Now, transplantation into a temporary host body was possible and, as I told you, the host body could be human. The only difficulty, apart from the necessary compatibility of certain blood factors, was that human white blood cells, unlike Trill's, would recognise the symbiont as a parasite and attack it within a day or two, no more. But what Bashir needed wasn't days, it was hours, just a little more than the scant two left for the symbiote, put in stasis, and, more importantly, for Jadzia.

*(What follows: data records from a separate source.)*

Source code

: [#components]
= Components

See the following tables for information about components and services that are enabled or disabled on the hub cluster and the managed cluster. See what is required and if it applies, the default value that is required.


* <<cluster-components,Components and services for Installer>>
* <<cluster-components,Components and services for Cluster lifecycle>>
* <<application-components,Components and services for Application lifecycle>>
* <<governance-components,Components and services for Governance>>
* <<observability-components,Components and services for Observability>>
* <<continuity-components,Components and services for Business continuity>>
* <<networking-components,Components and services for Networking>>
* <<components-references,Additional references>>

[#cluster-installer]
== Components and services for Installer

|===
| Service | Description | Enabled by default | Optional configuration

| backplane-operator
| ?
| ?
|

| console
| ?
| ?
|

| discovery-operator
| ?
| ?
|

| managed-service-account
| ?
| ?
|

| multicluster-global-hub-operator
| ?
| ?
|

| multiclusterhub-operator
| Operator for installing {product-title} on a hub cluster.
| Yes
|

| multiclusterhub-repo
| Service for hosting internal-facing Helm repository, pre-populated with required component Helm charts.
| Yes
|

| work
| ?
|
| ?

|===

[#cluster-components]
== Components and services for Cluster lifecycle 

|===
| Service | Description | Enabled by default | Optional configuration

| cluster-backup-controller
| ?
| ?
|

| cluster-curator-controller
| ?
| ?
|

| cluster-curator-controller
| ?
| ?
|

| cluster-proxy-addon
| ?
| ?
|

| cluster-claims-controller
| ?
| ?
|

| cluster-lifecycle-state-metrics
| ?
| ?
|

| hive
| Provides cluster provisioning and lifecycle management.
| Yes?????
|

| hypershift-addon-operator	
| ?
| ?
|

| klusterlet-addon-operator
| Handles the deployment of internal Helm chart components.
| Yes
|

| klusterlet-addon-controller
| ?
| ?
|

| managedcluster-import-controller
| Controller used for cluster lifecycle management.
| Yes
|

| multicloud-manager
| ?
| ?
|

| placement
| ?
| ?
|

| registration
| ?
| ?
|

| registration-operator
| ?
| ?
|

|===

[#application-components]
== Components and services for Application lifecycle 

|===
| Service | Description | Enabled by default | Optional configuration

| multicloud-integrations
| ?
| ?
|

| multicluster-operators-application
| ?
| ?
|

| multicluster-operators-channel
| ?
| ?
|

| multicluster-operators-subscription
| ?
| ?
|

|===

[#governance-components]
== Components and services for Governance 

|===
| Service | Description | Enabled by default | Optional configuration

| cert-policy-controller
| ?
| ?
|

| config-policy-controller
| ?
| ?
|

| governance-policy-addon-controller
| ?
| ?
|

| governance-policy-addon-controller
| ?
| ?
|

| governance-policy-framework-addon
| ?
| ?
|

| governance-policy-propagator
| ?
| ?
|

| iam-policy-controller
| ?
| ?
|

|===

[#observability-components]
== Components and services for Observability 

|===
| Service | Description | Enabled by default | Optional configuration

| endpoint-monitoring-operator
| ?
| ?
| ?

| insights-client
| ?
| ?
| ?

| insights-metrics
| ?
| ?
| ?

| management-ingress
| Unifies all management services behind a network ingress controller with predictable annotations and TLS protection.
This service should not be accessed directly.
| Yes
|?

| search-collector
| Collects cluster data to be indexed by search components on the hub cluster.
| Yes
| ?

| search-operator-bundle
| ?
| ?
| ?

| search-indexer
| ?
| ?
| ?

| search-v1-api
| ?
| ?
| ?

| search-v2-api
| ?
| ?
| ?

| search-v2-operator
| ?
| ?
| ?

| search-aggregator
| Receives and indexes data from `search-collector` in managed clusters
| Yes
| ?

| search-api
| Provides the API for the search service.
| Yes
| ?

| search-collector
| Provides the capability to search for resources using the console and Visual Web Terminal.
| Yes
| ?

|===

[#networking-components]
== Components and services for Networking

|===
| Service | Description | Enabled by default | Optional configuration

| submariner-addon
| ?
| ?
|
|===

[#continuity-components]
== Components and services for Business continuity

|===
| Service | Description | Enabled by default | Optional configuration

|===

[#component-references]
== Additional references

Ah, to be clear: I mistakenly took it for granted, but I was aware that I had those compatible blood values, just like William Riker: my eye had fallen on it when I had read that famous report I mentioned earlier. It was, therefore, a logical decision to take that route: it was the only possible solution to save goats and cabbages.
After overcoming the doctor's initial protests, which all in all were not as fiercely angry as I had anticipated, it took very little time before I found myself on a surgical table with a vertical cut in my belly and a... big worm... ready to enter me. Within less than 40 minutes I found myself being... well, let's say someone different than I had been up to that point.